Copy out every line of the records below word for word, leaving out the pictures.

● **Dataset entries**
§
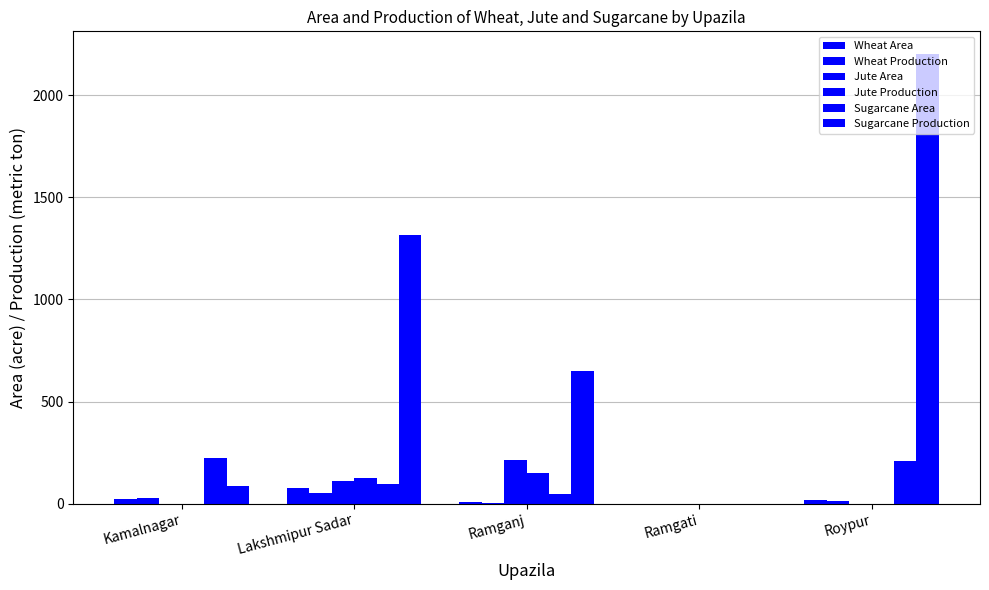

Is it true that Sugarcane Area equals 47 at Ramganj?

True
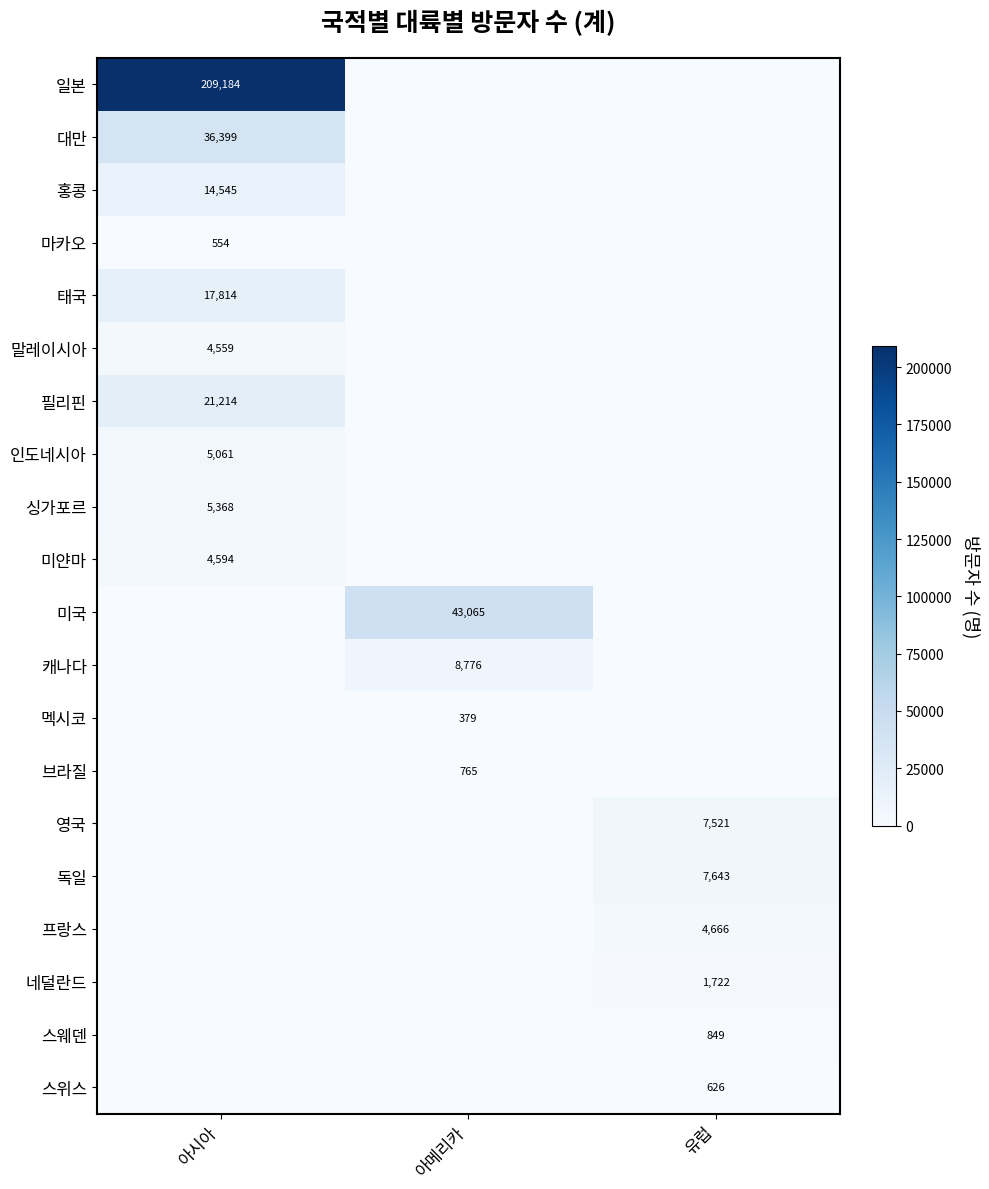

The 태국 series shows 4978 at 아시아. True or false?

False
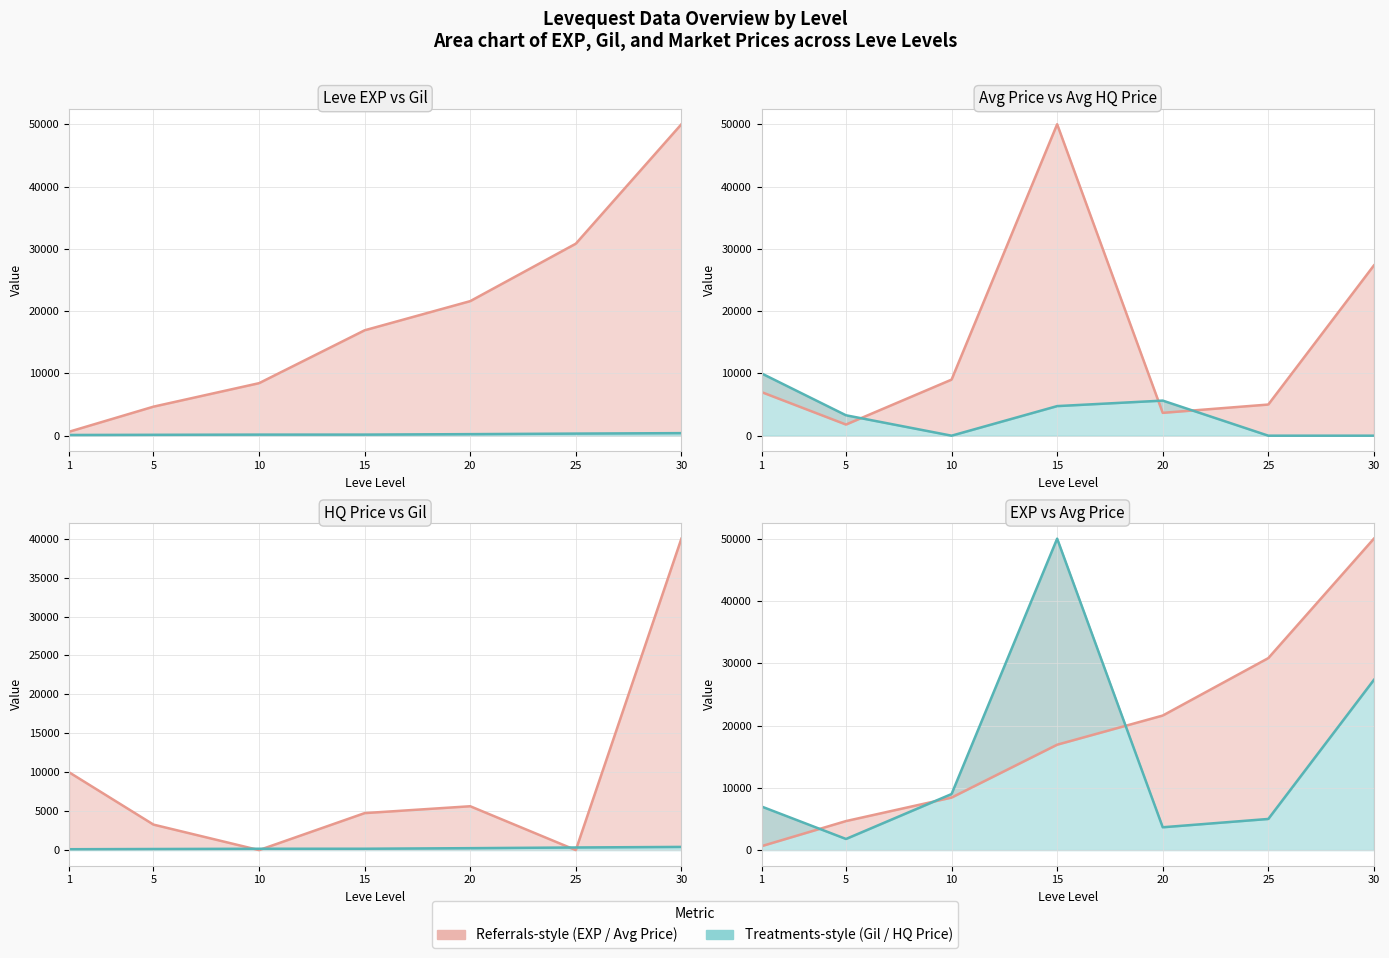

Between which two adjacent categories do LevePriceHQ and Leve Gil first intersect?

5 and 10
§
● **YOUR RESPONSE**
Is it true that Sugarcane Area equals 47 at Ramganj?

True

The 태국 series shows 4978 at 아시아. True or false?

False

Between which two adjacent categories do LevePriceHQ and Leve Gil first intersect?

5 and 10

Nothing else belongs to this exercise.